O que é o Prometheus
Prometheus é o primeiro supercluster de escala gigawatt da Meta, montado no campus de data centers da empresa em New Albany, Ohio, nos Estados Unidos. Anunciado por Mark Zuckerberg em julho de 2025 ao lado do Hyperion, na Louisiana, o projeto foi construído às pressas — inclusive com tendas industriais — para colocar a Meta na frente da corrida por capacidade de treinamento de inteligência artificial. A previsão é que entre em operação em 2026, consumindo pelo menos 1 gigawatt.
Não confundir com o Project Prometheus, a startup de inteligência artificial de Jeff Bezos, que não tem relação com a Meta.
O Prometheus não é um prédio, e sim um cluster de computação distribuído por várias edificações do campus da Meta em New Albany, dedicado ao treinamento de modelos de IA. O nome vem do titã da mitologia grega que roubou o fogo dos deuses — a mesma convenção de nomes que batizou o Hyperion, na Louisiana.

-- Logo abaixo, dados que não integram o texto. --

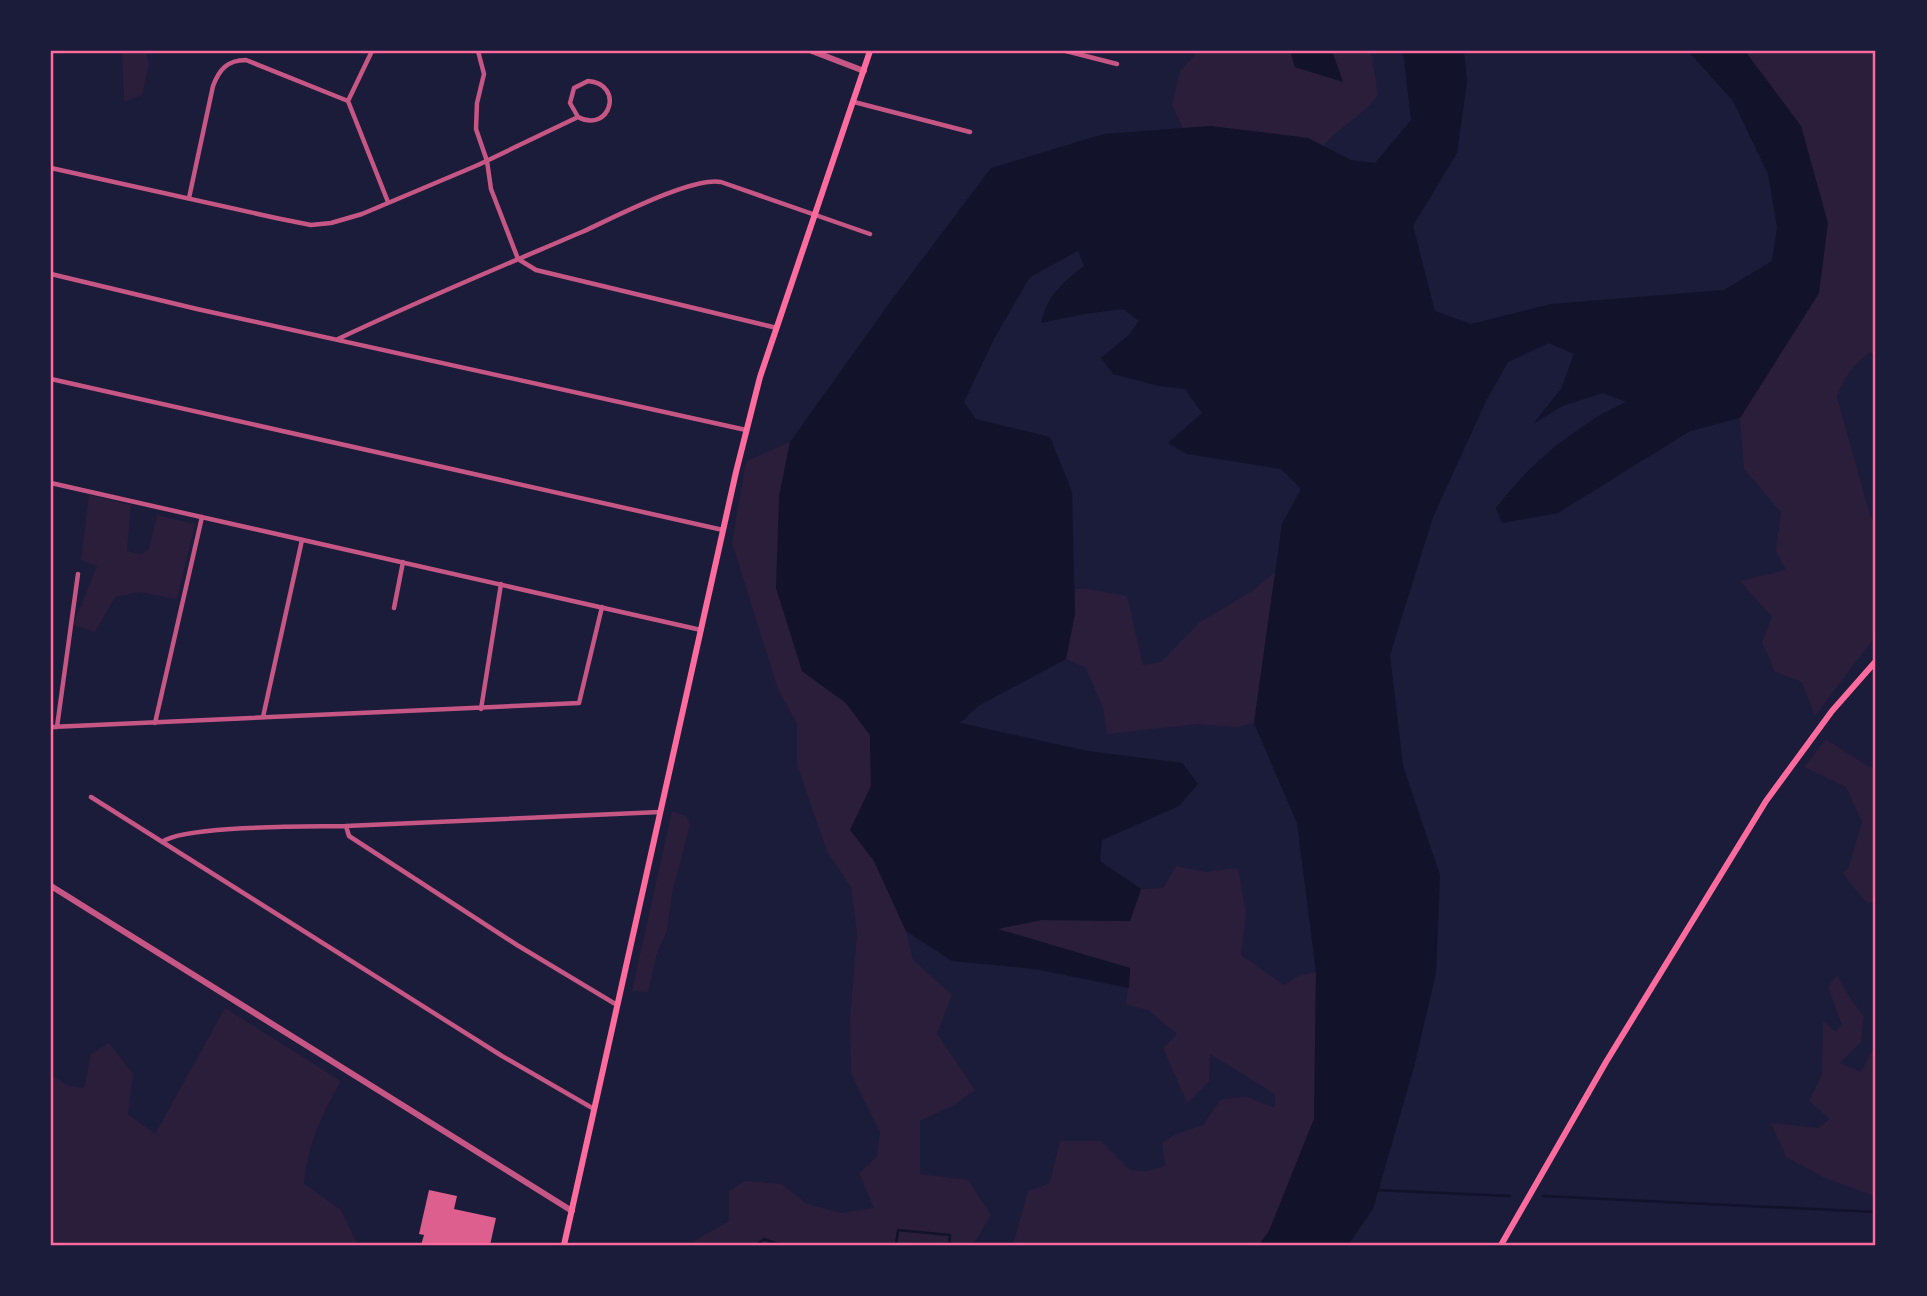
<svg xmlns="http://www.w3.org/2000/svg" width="1927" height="1296" font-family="Ubuntu,sans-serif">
	<rect width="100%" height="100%" fill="#1b1b3a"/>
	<!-- green -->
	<path fill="#2a1e3b" d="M122,51H146L149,64L142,95L124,102Z
		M1198,51H1290L1295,67L1342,81L1332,51H1371L1378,95C1362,116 1341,126 1323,146L1308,138L1210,126L1183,128L1172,105L1180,71Z
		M1745,51H1876V356L1870,352C1853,365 1844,377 1837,397L1870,515L1876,526V635L1815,716L1802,682L1775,672L1762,642L1772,617L1740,581L1786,570L1776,551L1781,512L1744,469L1740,418L1819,293L1801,126Z
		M790,442L779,497L802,671L846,703L870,735L871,786L851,830L874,861L906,931L913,960L952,995L937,1034L975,1090L954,1105L920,1121V1174L968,1180L991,1215L973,1245H687L729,1221V1191L745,1181L782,1184L807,1204L841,1213L874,1208L859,1173L877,1156L880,1132L851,1074L850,1020L857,933L851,887L827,851L797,765V724L778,689L732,543L746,461Z
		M89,495L131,505L127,551L141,554L149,549L157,515L195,524L177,599L140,592L115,597L95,632L73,625L97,566L81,560Z
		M1275,572L1254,723L1237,727L1198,724L1107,734L1103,708L1086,668L1066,659L1075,613V589H1087L1127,596L1143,665L1161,662L1200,622L1252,591Z
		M1826,739L1867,766L1876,768V902H1866L1842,873L1848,869L1862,822L1846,787L1804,767Z
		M672,811L686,816L690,825L672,893L667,931L657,953L648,992L632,991Z
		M1176,866L1205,872L1238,868L1246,913L1241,955L1284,985L1300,975L1316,972L1314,1119L1269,1231L1259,1245H1013L1028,1191L1049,1184L1060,1141H1101L1130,1170L1146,1171L1165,1166L1162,1143L1176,1134L1203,1125L1221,1099L1247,1097L1275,1108V1094L1210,1054L1209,1081L1187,1103L1163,1048L1177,1034L1148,1010L1126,1005L1130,968L996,929L1041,920L1130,921L1141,889L1163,888Z
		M1837,975L1850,998L1864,1017L1861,1042L1840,1063L1861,1072L1876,1044V1197L1823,1177L1786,1157L1771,1123L1818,1128L1830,1119L1809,1101L1822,1075L1823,1021L1835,1031L1842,1025L1828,987Z
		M225,1008L341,1081C321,1116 308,1143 304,1184L341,1210L356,1241V1245H51V1036V1075L69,1086L84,1088L91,1054L109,1043L133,1074L128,1114L155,1134Z"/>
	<!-- water -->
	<path fill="#12122b" d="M1290,51H1332L1343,82L1295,67Z
		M1403,51H1464L1467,82L1457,153L1413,226L1435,311L1471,324L1551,304L1724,290L1772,261L1777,227L1768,174L1733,101L1688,51H1745L1801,126L1828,223L1819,293L1740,418L1690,431L1558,513L1502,523L1496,508C1527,468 1555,444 1597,417C1606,411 1617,407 1626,402L1603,393L1562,406L1533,424L1561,389L1574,354L1549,343L1508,362L1486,401L1433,517L1390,655L1403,766L1440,875L1436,973L1414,1067L1373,1209L1348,1245H1259L1269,1231L1314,1119L1316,972L1297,823L1254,723L1282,524L1301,489L1281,469L1187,454L1168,443L1202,413L1185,389L1159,386L1113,374L1101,358L1130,334L1139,321L1123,309L1084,314L1041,323C1047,296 1062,283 1084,266L1078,251L1030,277L994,339L964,402L976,419L1050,437L1072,492L1075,613L1066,659L978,706L960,723L1088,751L1182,763L1198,784L1179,806L1102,840L1100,861L1141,889L1130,921L1041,920L998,929L1130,968L1129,988L1035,969L952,961L906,931L874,861L850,830L871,786L870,735L846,703L802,671L776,588L779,497L790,442L893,298L991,168L1104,134L1210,126L1308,138L1351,160L1375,163L1411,120Z"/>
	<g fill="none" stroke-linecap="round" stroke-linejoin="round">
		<!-- stream -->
		<path stroke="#12122b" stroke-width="2.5" d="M1376,1190L1510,1196
			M1543,1196L1876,1212
			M756,1245L764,1239L780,1245
			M896,1245L898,1230L950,1235L949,1245"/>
	</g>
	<!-- building -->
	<path fill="#dd5f8e" d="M429,1190L457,1196L454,1209L496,1218L490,1245H421L424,1235L419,1234Z"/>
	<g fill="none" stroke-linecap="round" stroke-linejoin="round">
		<!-- minor -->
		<path stroke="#c65784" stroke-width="4.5" d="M372,51L348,101L388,202
			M478,51L484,74L477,103L476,129L487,161L491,189L518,259L536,270L777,328
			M1066,51L1117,64
			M854,102L970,132
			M51,168L276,218L311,225L331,223L362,214L478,165L578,117C610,134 625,84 588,81L574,88L570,103L578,117
			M189,198L213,86C219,70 227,60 246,60L348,101
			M51,274L197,309L746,430
			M338,339C418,301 500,267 582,232C613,218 691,177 721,182L870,234
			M51,379L723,530
			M51,483L701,630
			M394,608L403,562
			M481,709L501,584
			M263,717L302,540
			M155,723L202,517
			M51,727L579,703L602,607
			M57,727L78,574
			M91,797L502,1056L594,1109
			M346,826L349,836L517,945L617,1005
			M162,842C185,825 311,827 346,826C451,821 556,817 660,812"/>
		<!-- tertiary -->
		<path stroke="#c65784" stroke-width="6" d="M812,51L864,71
			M51,886L572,1211"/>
		<!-- secondary -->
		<path stroke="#ff6b9d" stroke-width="6" d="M564,1245L736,472L760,377L870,51
			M1501,1245L1606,1062L1766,801L1832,711L1876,661"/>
	</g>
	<!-- border -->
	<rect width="1927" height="1296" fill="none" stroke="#1b1b3a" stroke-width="105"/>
	<rect x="52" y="52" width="1822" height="1192" fill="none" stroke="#ff6b9d" stroke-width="2.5"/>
</svg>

Zuckerberg tornou o projeto público em 14 de julho de 2025, ao anunciar que a Meta construiria vários "superclusters" multigigawatt e criaria a divisão Meta Superintelligence Labs. Na ocasião, ele citou a empresa de pesquisa SemiAnalysis para afirmar que a Meta estava a caminho de ser o primeiro laboratório a colocar um supercluster acima de 1 GW em operação.
Onde fica o Prometheus
O cluster fica no campus de data centers da Meta em New Albany, um subúrbio distante de Columbus, capital de Ohio, com endereço registrado na 1500 Beech Road. A operação se espalha pelos condados de Franklin e Licking.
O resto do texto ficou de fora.